Efforts to enact a similar law on a statewide basis have failed repeatedly, most recently in February. “I’m thrilled that Laramie’s [adopting an antidiscrimination law], at the same time sort of saddened that the state of Wyoming can’t see fit to do that as well,” Judy Shepard, Matthew’s mother, told the AP. “Maybe the rest of Wyoming will understand this is about fellow human beings and not something that's other than what they are.”

Matthew Shepard, a 21-year-old student at the University of Wyoming in Laramie, was beaten and left for dead on a fence on the outskirts of town by two men he met in a bar. He died a few days later at a hospital in Colorado. His death became a rallying point for LGBT rights activists, and federal hate-crimes law bears his name as well as that of James Byrd Jr., an African-American murdered in a racially motivated attack in Texas, also in 1998.

Judy Shepard, a longtime Wyoming resident, said her son’s murder doesn’t indicate that Wyoming residents are generally homophobic, but acting more quickly on hate-crimes law could have improved the state’s reputation. “I feel like if Wyoming had done more to open the door to acceptance, that kind of reputation would have disappeared very quickly,” she told the AP. “Instead of taking advantage of the moment, they just sort of turned around and ran.”

State Rep.
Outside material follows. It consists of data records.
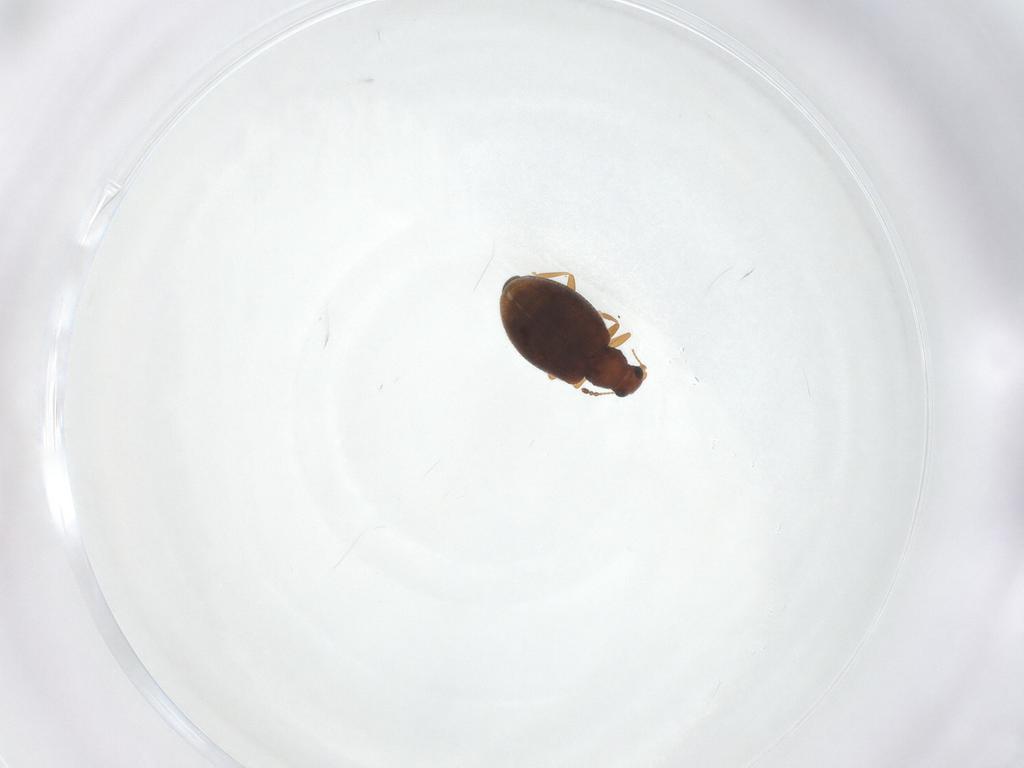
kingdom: Animalia
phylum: Arthropoda
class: Insecta
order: Coleoptera
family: Latridiidae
Kendall Kroeker, who voted against the statewide antidiscrimination bill, objected to the crime being brought into the discussion. “The Matt Shepard case was a tragedy, but I don’t see how an antidiscrimination ordinance would have stopped somebody from committing that heinous crime,” he told the news service. Kroeker was also one of several Wyoming legislators who signed onto a brief urging the U.S. Supreme Court to reject marriage equality, claiming it would interfere with citizens’ free speech rights.

The two Laramie council members who voted against the local antidiscrimination ordinance said they worried it would interfere with religious freedom, the AP reports. “Enactment of this ordinance will result in discrimination complaints filed against business owners who are simply trying to run their business consistent with their faith,” said one of them, Joe Vitale.